Are you a fan of WhatsApp?
The hugely popular messaging app has just been alerted to a flaw that would allow hackers to trick users into downloading malicious apps on the web-based client of the app.
‘What’s WhatsApp?”, You say?
For the uninitiated, WhatsApp is currently the most popular messaging app with over 900 million users as of September 2015 and its popularity just keeps growing.
Created in 2009 by two ex-employees from Yahoo!, Brian Acton and Ian Koum, WhatsApp got off to a rocky start. Koum and Acton thought about throwing in the towel more than once as they encountered numerous technical glitches that made the program difficult or impossible to use. But they stuck it out and later that year came up with a workable model. After months of having no more than a handful of users, WhatsApp hit the App Store for Iphone users exclusively, and suddenly, user growth skyrocketed.
In 2014 the app was sold to Facebook for the unprecedented amount of $19 billion and in January 2015 they released the web-based version of the app which allows users to send messages to other users, regardless of the browser they are in. The web-based client has grown to over 200 million users in the nine months since its inception.
WhatsApp and Security
Right from the beginning WhatsApp has experienced security issues.
Among many other security issues, in 2011 vulnerabilities were discovered that left the app open to session hijacking. And in 2014 two teenagers discovered the Message Handler Vulnerability, which allows anyone to remotely crash the app under certain circumstances. In June 2015 the app received a grade of 2 out of 7 points on the EFF (Electronic Frontier Foundation, a digital rights advocacy group) Scorecard rating system as they found it to be less than secure when it comes to encrypting messages and verifying contacts.
This latest vulnerability which is specific to the web-based version, discovered by Check Point Security, goes something like this – A contact card laced with malware is sent to a user who opens it, thinking it’s from a friend.
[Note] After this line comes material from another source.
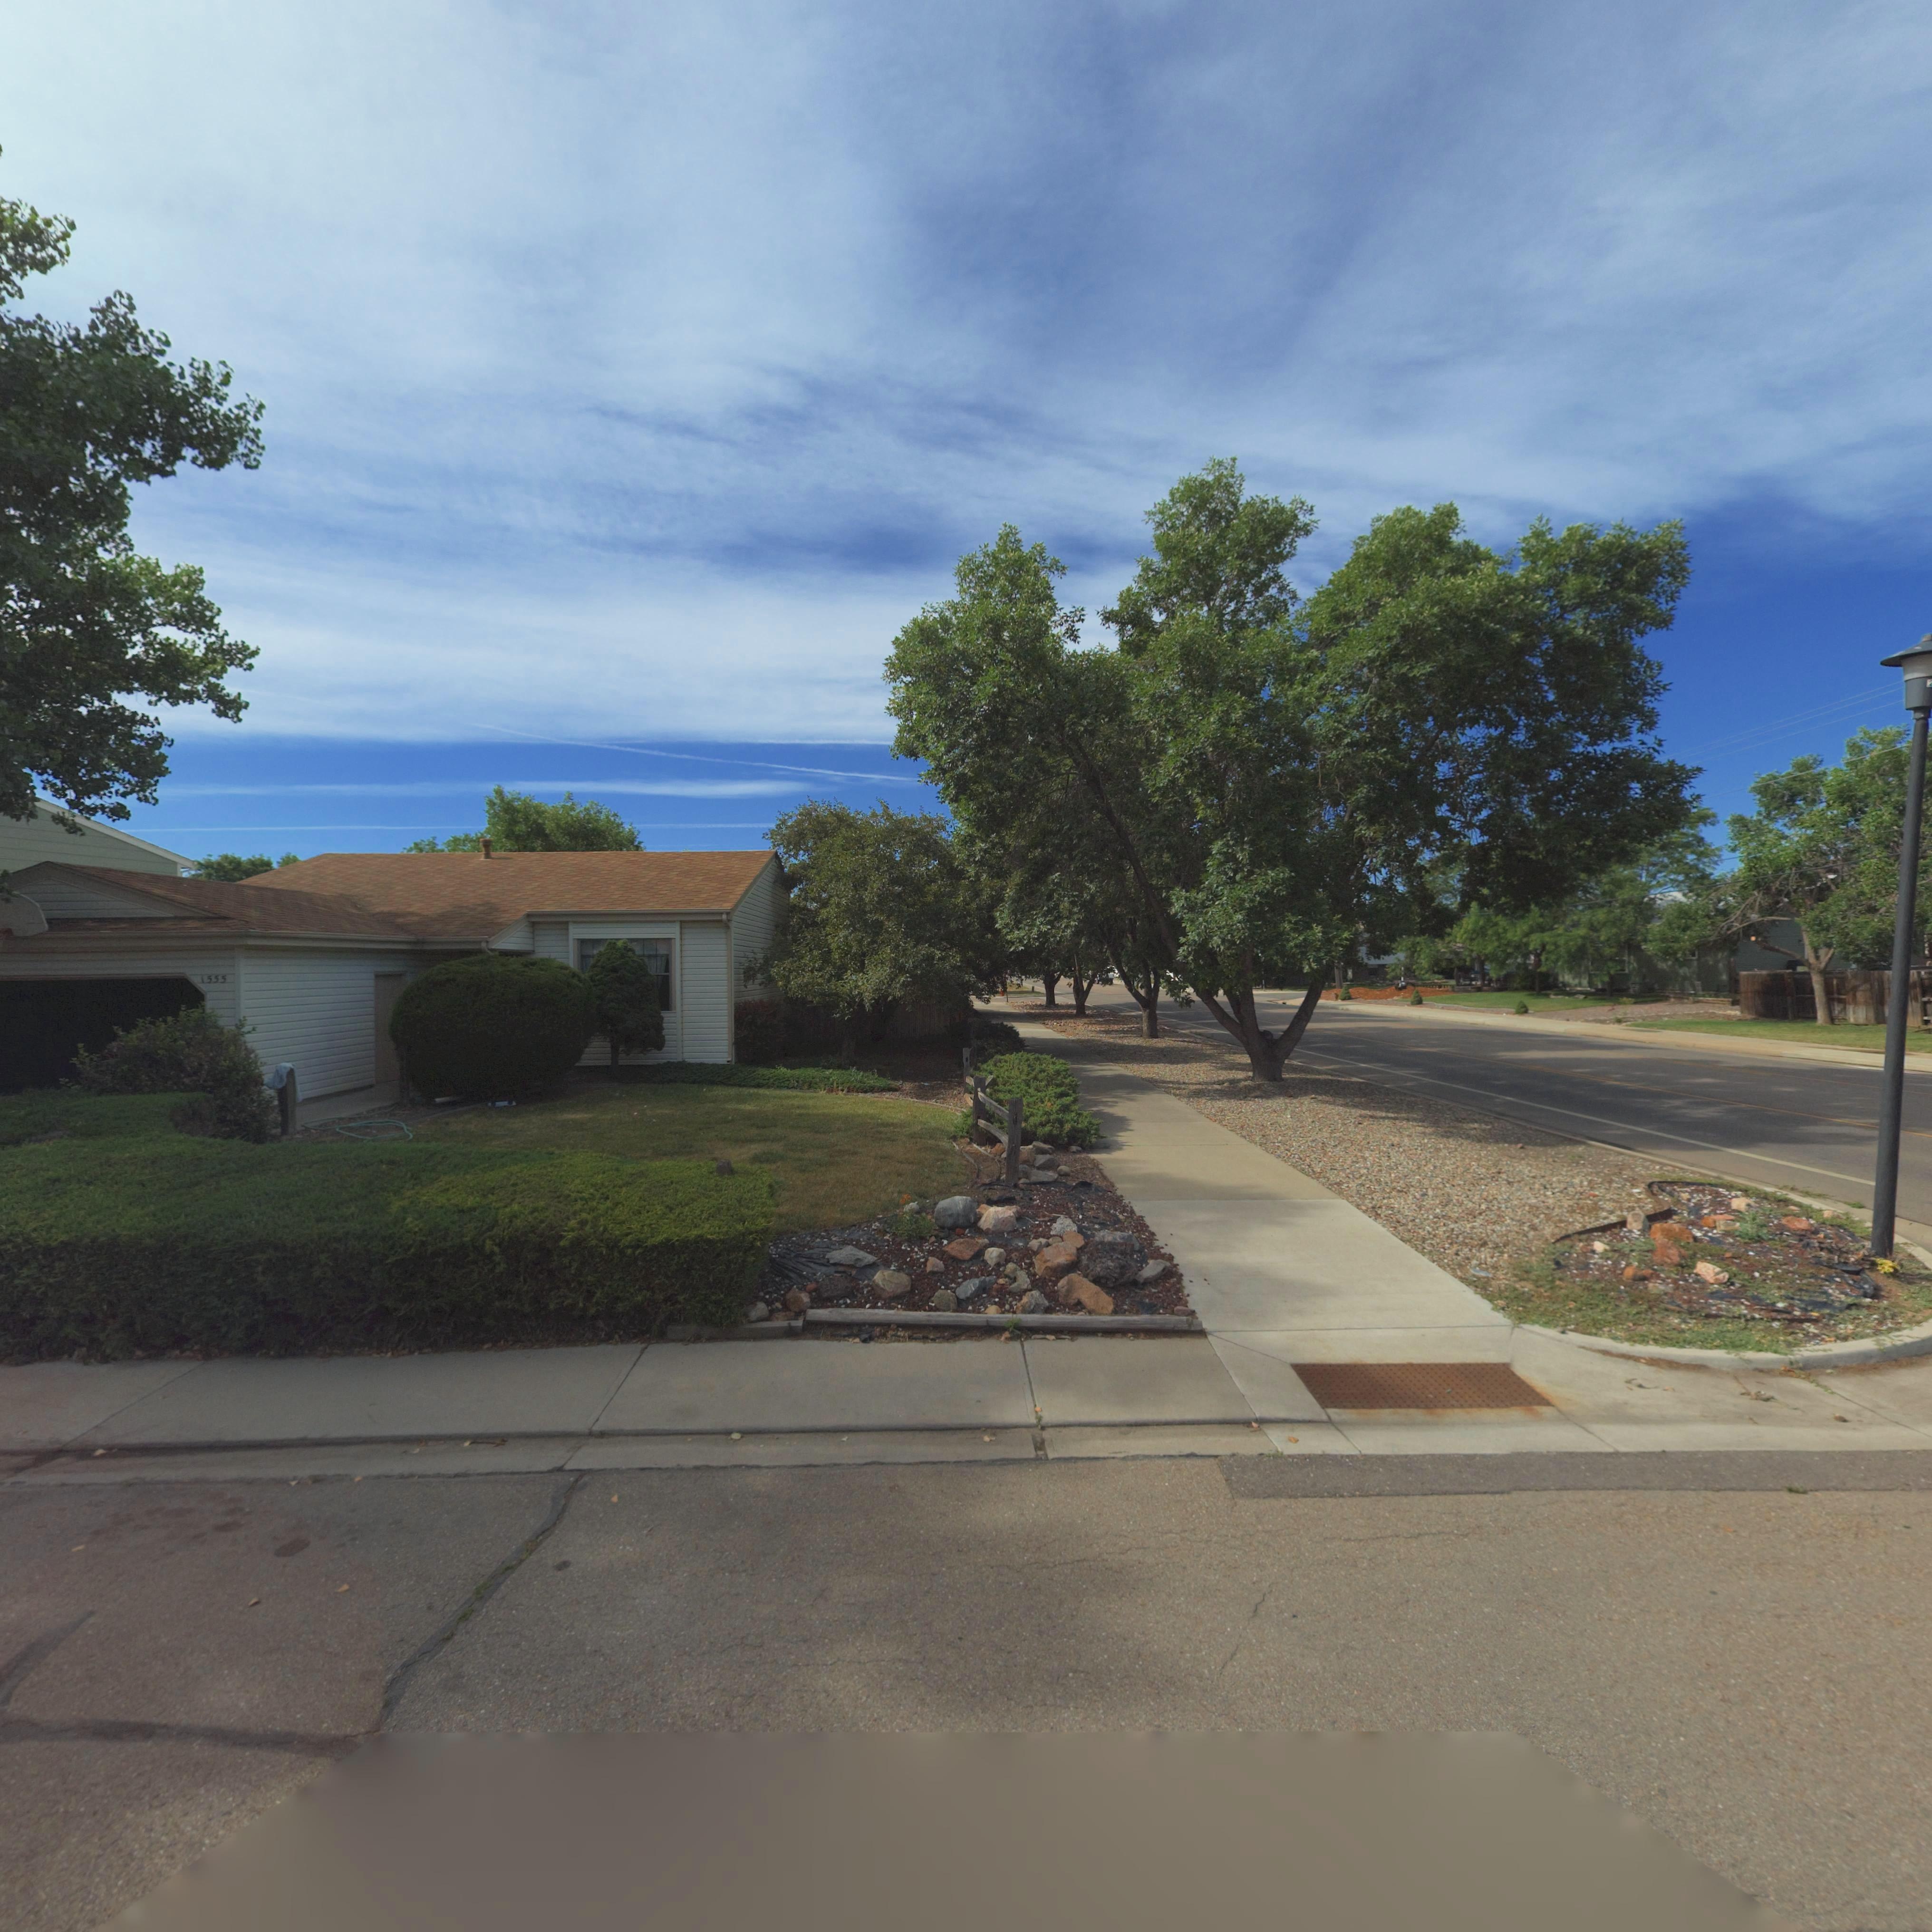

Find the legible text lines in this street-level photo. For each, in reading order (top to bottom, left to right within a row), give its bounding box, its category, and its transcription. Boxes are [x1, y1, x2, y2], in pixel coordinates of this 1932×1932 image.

[200, 974, 227, 984] StreetNumber: 1555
All the attacker needs is the victim’s phone number and for the victim to accept the card. As soon as it’s opened the malicious code begins to run on the victim’s computer. It can then be used to install any kind of malicious programs like trojans, spyware and browser hijackers.
The firm alerted WhatsApp of the flaw and within a week they issued a patch.
This flaw has not been used as of yet in the wild and it’s a good thing too – The flaw could leave every one of 200 million web-based users open to exploit.
To steer clear of any danger, now that the vulnerability has been disclosed, make sure you update your WhatsApp software immediately and clear your caches to be certain that the patch is up and running.